[Extracted material — start]
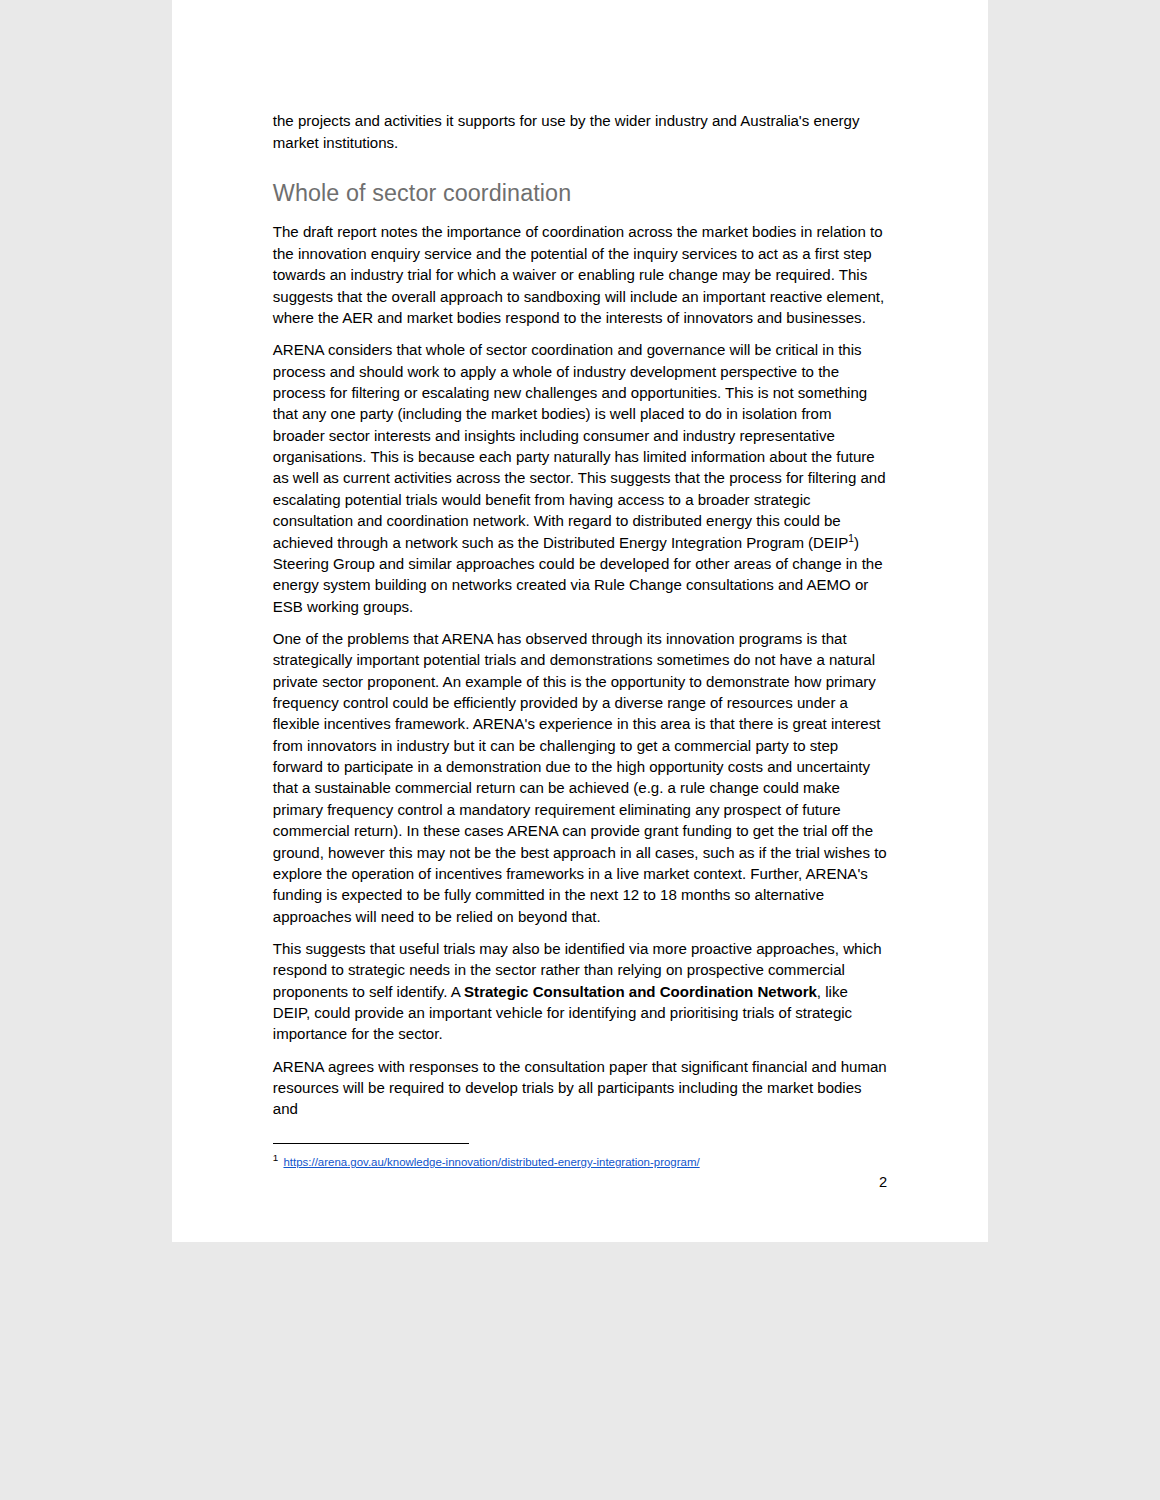the projects and activities it supports for use by the wider industry and Australia's energy market institutions.
Whole of sector coordination
The draft report notes the importance of coordination across the market bodies in relation to the innovation enquiry service and the potential of the inquiry services to act as a first step towards an industry trial for which a waiver or enabling rule change may be required. This suggests that the overall approach to sandboxing will include an important reactive element, where the AER and market bodies respond to the interests of innovators and businesses.
ARENA considers that whole of sector coordination and governance will be critical in this process and should work to apply a whole of industry development perspective to the process for filtering or escalating new challenges and opportunities. This is not something that any one party (including the market bodies) is well placed to do in isolation from broader sector interests and insights including consumer and industry representative organisations. This is because each party naturally has limited information about the future as well as current activities across the sector. This suggests that the process for filtering and escalating potential trials would benefit from having access to a broader strategic consultation and coordination network. With regard to distributed energy this could be achieved through a network such as the Distributed Energy Integration Program (DEIP1) Steering Group and similar approaches could be developed for other areas of change in the energy system building on networks created via Rule Change consultations and AEMO or ESB working groups.
One of the problems that ARENA has observed through its innovation programs is that strategically important potential trials and demonstrations sometimes do not have a natural private sector proponent. An example of this is the opportunity to demonstrate how primary frequency control could be efficiently provided by a diverse range of resources under a flexible incentives framework. ARENA's experience in this area is that there is great interest from innovators in industry but it can be challenging to get a commercial party to step forward to participate in a demonstration due to the high opportunity costs and uncertainty that a sustainable commercial return can be achieved (e.g. a rule change could make primary frequency control a mandatory requirement eliminating any prospect of future commercial return). In these cases ARENA can provide grant funding to get the trial off the ground, however this may not be the best approach in all cases, such as if the trial wishes to explore the operation of incentives frameworks in a live market context. Further, ARENA's funding is expected to be fully committed in the next 12 to 18 months so alternative approaches will need to be relied on beyond that.
This suggests that useful trials may also be identified via more proactive approaches, which respond to strategic needs in the sector rather than relying on prospective commercial proponents to self identify. A Strategic Consultation and Coordination Network, like DEIP, could provide an important vehicle for identifying and prioritising trials of strategic importance for the sector.
ARENA agrees with responses to the consultation paper that significant financial and human resources will be required to develop trials by all participants including the market bodies and
1 https://arena.gov.au/knowledge-innovation/distributed-energy-integration-program/
2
[Extracted material — finish]
*Your goal*:
Return all the data above as written, leaving out only the pictures.

*Expected output*:
the projects and activities it supports for use by the wider industry and Australia's energy market institutions.
Whole of sector coordination
The draft report notes the importance of coordination across the market bodies in relation to the innovation enquiry service and the potential of the inquiry services to act as a first step towards an industry trial for which a waiver or enabling rule change may be required. This suggests that the overall approach to sandboxing will include an important reactive element, where the AER and market bodies respond to the interests of innovators and businesses.
ARENA considers that whole of sector coordination and governance will be critical in this process and should work to apply a whole of industry development perspective to the process for filtering or escalating new challenges and opportunities. This is not something that any one party (including the market bodies) is well placed to do in isolation from broader sector interests and insights including consumer and industry representative organisations. This is because each party naturally has limited information about the future as well as current activities across the sector. This suggests that the process for filtering and escalating potential trials would benefit from having access to a broader strategic consultation and coordination network. With regard to distributed energy this could be achieved through a network such as the Distributed Energy Integration Program (DEIP1) Steering Group and similar approaches could be developed for other areas of change in the energy system building on networks created via Rule Change consultations and AEMO or ESB working groups.
One of the problems that ARENA has observed through its innovation programs is that strategically important potential trials and demonstrations sometimes do not have a natural private sector proponent. An example of this is the opportunity to demonstrate how primary frequency control could be efficiently provided by a diverse range of resources under a flexible incentives framework. ARENA's experience in this area is that there is great interest from innovators in industry but it can be challenging to get a commercial party to step forward to participate in a demonstration due to the high opportunity costs and uncertainty that a sustainable commercial return can be achieved (e.g. a rule change could make primary frequency control a mandatory requirement eliminating any prospect of future commercial return). In these cases ARENA can provide grant funding to get the trial off the ground, however this may not be the best approach in all cases, such as if the trial wishes to explore the operation of incentives frameworks in a live market context. Further, ARENA's funding is expected to be fully committed in the next 12 to 18 months so alternative approaches will need to be relied on beyond that.
This suggests that useful trials may also be identified via more proactive approaches, which respond to strategic needs in the sector rather than relying on prospective commercial proponents to self identify. A Strategic Consultation and Coordination Network, like DEIP, could provide an important vehicle for identifying and prioritising trials of strategic importance for the sector.
ARENA agrees with responses to the consultation paper that significant financial and human resources will be required to develop trials by all participants including the market bodies and
1 https://arena.gov.au/knowledge-innovation/distributed-energy-integration-program/
2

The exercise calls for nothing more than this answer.